====== AANGELEVERDE TEKST

Callus (celbiologie)
Callus bestaat uit ongedifferentieerde, totipotente parenchymcellen. Een callus ontstaat van nature op verwond plantenweefsel. In biologisch en biotechnologisch onderzoek kan de vorming van een callus geïnduceerd worden. Hiervoor neemt men een stukje plantenweefsel of een enkele plantencel (het explantaat), dat uitgeplaat wordt op steriel kweekmedium (in een gesloten kweekvat zoals een petrischaal).[1]
Planten
[bewerken | brontekst bewerken]Callus ontwikkelt zich onder laboratoriumomstandigheden door celdeling (mitose) uit een stukje plantenweefsel of uit een enkele plantencel, dat op een voedingsbodem voor callusgroei wordt gelegd. In de voedingsbodem moeten bepaalde hormonen zitten, die in kokosmelk voorkomen. Tegenwoordig worden kunstmatig gemaakte hormonen gebruikt.
Door aan het klompje callusweefsel bepaalde plantenhormonen toe te voegen, gaan de cellen zich differentiëren en kan er een spruitje gevormd worden. Na toevoeging van weer andere hormonen gaat het spruitje worteltjes vormen.

============

Schrijf de tekst over callus in de celbiologie verder, aansluitend op de laatste zin.

====== OPGESLAGEN GEGEVENS

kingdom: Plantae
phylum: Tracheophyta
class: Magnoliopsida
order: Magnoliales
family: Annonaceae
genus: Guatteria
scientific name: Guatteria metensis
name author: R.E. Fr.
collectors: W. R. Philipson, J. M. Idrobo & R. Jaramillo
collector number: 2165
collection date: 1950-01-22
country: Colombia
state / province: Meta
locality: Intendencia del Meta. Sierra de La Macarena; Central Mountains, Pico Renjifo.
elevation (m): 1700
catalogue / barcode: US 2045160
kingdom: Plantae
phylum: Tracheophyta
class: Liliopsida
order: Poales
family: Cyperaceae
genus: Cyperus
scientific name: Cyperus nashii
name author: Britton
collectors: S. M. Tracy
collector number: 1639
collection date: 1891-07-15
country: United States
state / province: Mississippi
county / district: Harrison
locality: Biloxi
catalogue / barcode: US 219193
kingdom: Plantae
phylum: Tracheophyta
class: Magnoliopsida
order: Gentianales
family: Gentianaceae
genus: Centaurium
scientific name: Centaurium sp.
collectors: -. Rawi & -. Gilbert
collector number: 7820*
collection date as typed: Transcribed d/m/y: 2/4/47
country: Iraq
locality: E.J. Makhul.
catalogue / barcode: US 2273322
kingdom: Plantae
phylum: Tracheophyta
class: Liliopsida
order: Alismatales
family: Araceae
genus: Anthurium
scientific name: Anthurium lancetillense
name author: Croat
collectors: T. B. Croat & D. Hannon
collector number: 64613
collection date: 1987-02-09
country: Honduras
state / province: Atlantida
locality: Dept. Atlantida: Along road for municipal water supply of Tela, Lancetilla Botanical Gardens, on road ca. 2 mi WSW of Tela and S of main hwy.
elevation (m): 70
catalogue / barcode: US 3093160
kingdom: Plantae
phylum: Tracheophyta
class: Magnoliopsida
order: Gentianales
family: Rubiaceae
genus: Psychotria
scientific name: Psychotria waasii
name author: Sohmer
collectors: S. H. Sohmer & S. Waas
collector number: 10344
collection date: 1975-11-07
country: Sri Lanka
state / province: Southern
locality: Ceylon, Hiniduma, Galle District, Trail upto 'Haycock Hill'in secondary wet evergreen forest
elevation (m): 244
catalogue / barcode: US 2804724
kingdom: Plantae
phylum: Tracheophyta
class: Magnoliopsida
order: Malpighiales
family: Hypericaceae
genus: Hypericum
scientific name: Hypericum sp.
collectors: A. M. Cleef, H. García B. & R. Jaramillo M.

============

RESULTAAT OPDRACHT:
In weefselkweek wordt voor de vermeerdering wel gebruikgemaakt van callusvorming.
Overig
[bewerken | brontekst bewerken]Bij de genezing van een fractuur ontstaat eerst een verbinding van bindweefsel tussen de twee botgedeelten (fibreuze callus). Daarna ontstaat er een klomp bot (ossale (benige) callus) om de plek van de botbreuk heen. In de loop van maanden wordt deze callus weer afgebroken en op deze wijze wordt de structuur van het bot hersteld. Indien de callus niet verbeent, kan een pseudoartrose ontstaan.